--- Available records ---

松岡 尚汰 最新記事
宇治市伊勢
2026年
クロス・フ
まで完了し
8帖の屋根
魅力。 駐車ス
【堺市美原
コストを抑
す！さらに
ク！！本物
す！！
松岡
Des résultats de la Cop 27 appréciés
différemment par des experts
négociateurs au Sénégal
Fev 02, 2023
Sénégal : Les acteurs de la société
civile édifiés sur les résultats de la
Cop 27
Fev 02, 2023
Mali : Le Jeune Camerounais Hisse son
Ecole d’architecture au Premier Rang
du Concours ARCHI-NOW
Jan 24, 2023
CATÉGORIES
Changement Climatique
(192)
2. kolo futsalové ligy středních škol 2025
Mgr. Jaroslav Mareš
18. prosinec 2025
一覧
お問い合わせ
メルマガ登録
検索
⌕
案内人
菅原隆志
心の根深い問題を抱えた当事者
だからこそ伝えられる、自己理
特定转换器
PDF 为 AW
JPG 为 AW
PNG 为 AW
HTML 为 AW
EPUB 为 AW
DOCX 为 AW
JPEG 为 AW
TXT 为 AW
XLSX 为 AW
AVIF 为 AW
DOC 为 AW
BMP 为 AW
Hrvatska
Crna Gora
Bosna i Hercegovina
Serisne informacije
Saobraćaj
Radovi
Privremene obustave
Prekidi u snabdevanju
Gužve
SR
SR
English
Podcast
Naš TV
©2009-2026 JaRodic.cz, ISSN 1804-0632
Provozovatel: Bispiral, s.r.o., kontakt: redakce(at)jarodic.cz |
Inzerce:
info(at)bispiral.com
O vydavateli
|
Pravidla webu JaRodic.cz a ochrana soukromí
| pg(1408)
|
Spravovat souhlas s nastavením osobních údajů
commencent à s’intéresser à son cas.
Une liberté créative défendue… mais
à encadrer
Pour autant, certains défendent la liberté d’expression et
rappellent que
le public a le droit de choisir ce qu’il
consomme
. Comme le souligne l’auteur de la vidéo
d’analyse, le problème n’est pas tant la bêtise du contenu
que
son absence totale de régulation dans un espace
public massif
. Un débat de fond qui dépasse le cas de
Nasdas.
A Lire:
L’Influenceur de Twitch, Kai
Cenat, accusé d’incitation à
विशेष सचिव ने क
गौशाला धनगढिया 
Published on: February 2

---

From the entries above, copy each line that holds "public".

Solution for this exercise =>
le public a le droit de choisir ce qu’il
public massif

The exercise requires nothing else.